By Len Johnson
Noureddine Morceli, Fermin Cacho, Hicham El Guerrouj, Noah Ngeny, Bernard Lagat.
Svetlana Masterkova, Carla Sacramento, Gabriela Szabo, Kelly Holmes, Maryam Yusuf Jamal, Nancy Langat.
Olympic or world champions at 1500 metres all. Some of them both. But what else do most of them have in common? They never ran the short race at the world cross-country championships or, if they did, did so without great success.
For over 30 years, from 1973 until 1997, the world cross-country was a simple concept. Everybody ran cross-country, middle-distance runners to marathoners. They all came together in one race, the world cross-country championships, which called for some of the strengths associated with middle-distance running – changes of pace, the ability to race at closed quarters in packed fields – along with the endurance required for the longer distances.
Then, the short race. Short by distance, short by nature. Four kilometres, nine years from Marrakech 1998 to Fukuoka 2006 inclusive.
The decision to add a short course event to the traditional long course was announced by IAAF president Primo Nebiolo at the press conference marking the Turin 1997 edition of the world cross-country. The addition of the 4km race would necessitate an extra day. Reportedly, too, this was the first the Moroccan organisers had heard of it.
There were inarguably some great moments in the short, short-course history. Sonia O’Sullivan did the double in Marrakech, Kenenisa Bekele won both events five times in a row from 2002 to 2006. But the prime argument in favour, that a shorter race would attract middle-distance stars of the stature mentioned above, never happened.
Just one of the 40 different Olympic and world medallists over 1500 in what roughly constitutes the short-course era – Athens 2004 to Beijing 2008 – won the short race. Kutre Dulecha of Ethiopia was 1500 bronze medallist at the Seville 1999 world championships and won the short-course race at Vilamoura the following year.
Dulecha was also the short-course bronze medallist two years earlier. Of the rest, Helsinki 2005 bronze medallist in the 1500 was third at Fukuoka in 2006 and the only others inside the top-10 were Sacramento (two seventh place finishes), Anita Weyermann (fourth in Marrakech) and Beijing Olympic 1500 champion Nancy Langat (eighth in 2005).
Demonstrably, the argument “build it and they will come” did not apply to champion middle-distance runners and the world cross-country championships.
The short race was abandoned after 2006, but not before Australia bowed out with its first-ever team medal, Benita Willis leading the team home in fourth place overall.
For a short period the championships reverted back to the one race model.
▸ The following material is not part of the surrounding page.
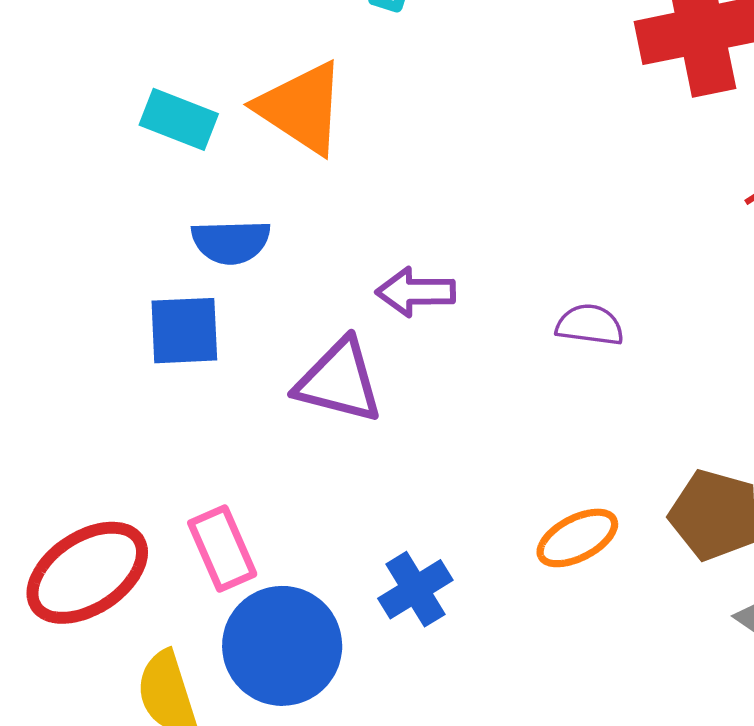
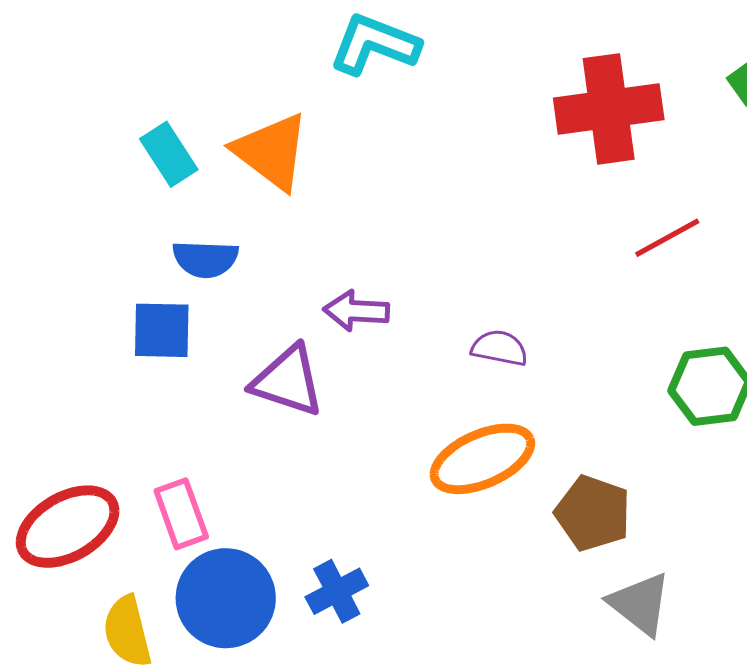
cyan rectangle: (179, 119) -> (169, 154), turned 32
orange ellipse: (577, 538) -> (482, 459), moved, size x1.5
blue cross: (415, 589) -> (337, 591), moved

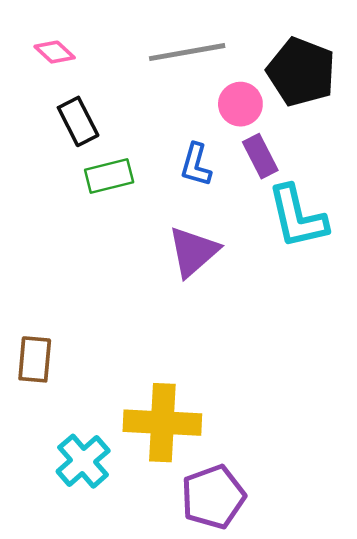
But now some of the same drawbacks associated with the short race had reappeared with the addition of the mixed relay. In two editions – Kampala 2017 and Aarhus 2019 – a total of 23 teams have faced the starter and 20 have completed the course legally (two were disqualified for changing their running order).
Again, there has been a smattering of big names. Asbel Kiprop and Beatrice Chepkoech ran for Kenya in Kampala, Yomif Kejelcha and Genzebe Dibaba for Ethiopia. Steeplechase stars Soufiane El Bakkali and Conseslus Kipruto ran for Morocco and Kenya in Aarhus, but not on the same leg.
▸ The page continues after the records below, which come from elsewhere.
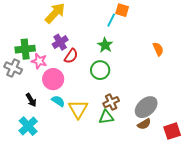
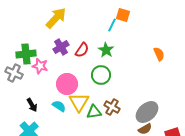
red semicircle: (71, 56) -> (82, 50), moved
pink circle: (53, 79) -> (67, 84), moved
brown cross: (111, 102) -> (112, 107), turned -35
yellow triangle: (78, 109) -> (79, 102), moved
green triangle: (106, 117) -> (94, 112), moved

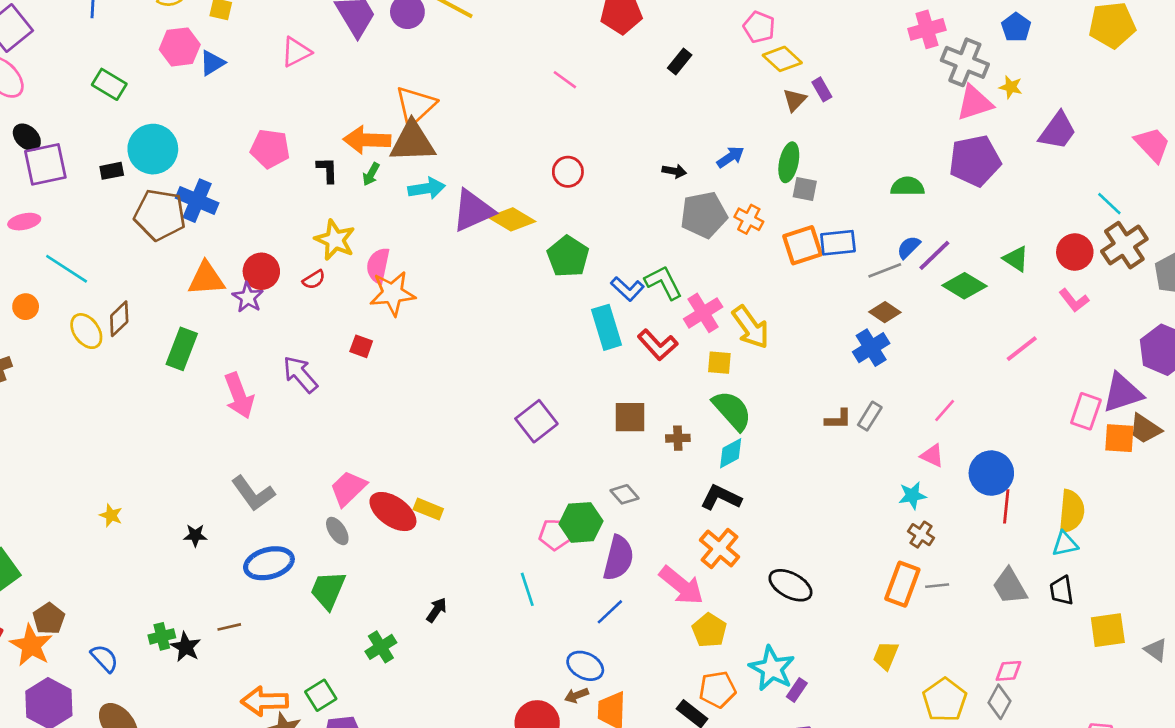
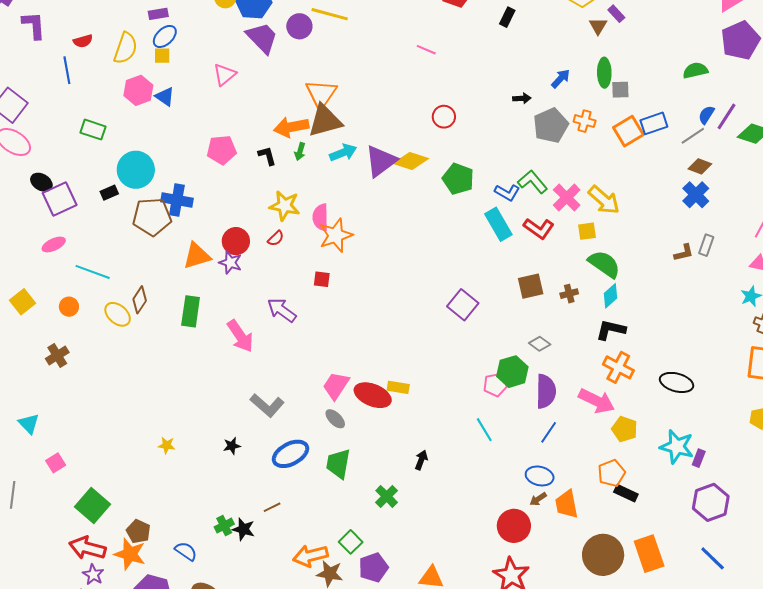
blue triangle: (212, 63) -> (165, 97), turned -40
orange pentagon: (717, 689) -> (612, 473), moved

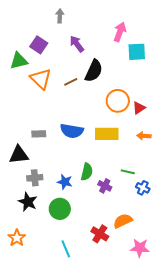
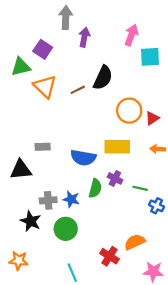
gray arrow: (60, 16) -> (66, 18), size x1.5
purple arrow: (77, 44) -> (84, 37), moved, turned 48
blue semicircle: (72, 131) -> (83, 158), moved
gray cross: (35, 178) -> (48, 200), moved
purple cross: (105, 186) -> (115, 178), moved
orange star: (17, 238) -> (19, 261), turned -30

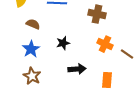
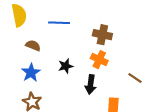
orange cross: (105, 44) -> (99, 60), moved
black arrow: (77, 69) -> (91, 85), moved, turned 102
To me, the relay seems not to fit in with the rest of the championships. There’s a disconnect between the massed fields in all the other races and seeing a dozen or so relay competitors strung out around the course. The world cross-country should amplify the connection it has with the millions of cross-country competitors all over the world, not sound a dissonant note.
Like the unlamented short-course races the relay diffuses the focus for all but the strongest nations. Kenya, Ethiopia and now Uganda have enough elite distance runners to field their strongest in the individual races and still have a strong relay. Others do not.
It’s a problem for Australia when it comes to Bathurst23. Our greatest recent success has been at 1500 metres, with two men’s and two women’s finalists at the Tokyo Olympics last year and one and two, respectively, in Eugene. Add in a Commonwealth champion and a bronze medallist.
All these athletes – possibly some others, too – face a choice between the relay and the 10km individual championships. What they decide is likely to have a huge influence on the strength of the individual teams, the relay, or both.
It’s a distraction they wouldn’t have been facing for most of world cross-country history and a lesson which should have been learned through the experience of the short-course races.
Selfishly, perhaps, I hope most try to make the individual team. I love relays, they’re a highlight of every winter season. But the individual races at world cross-country are the main game and the sport should not be in the position of running against its main event.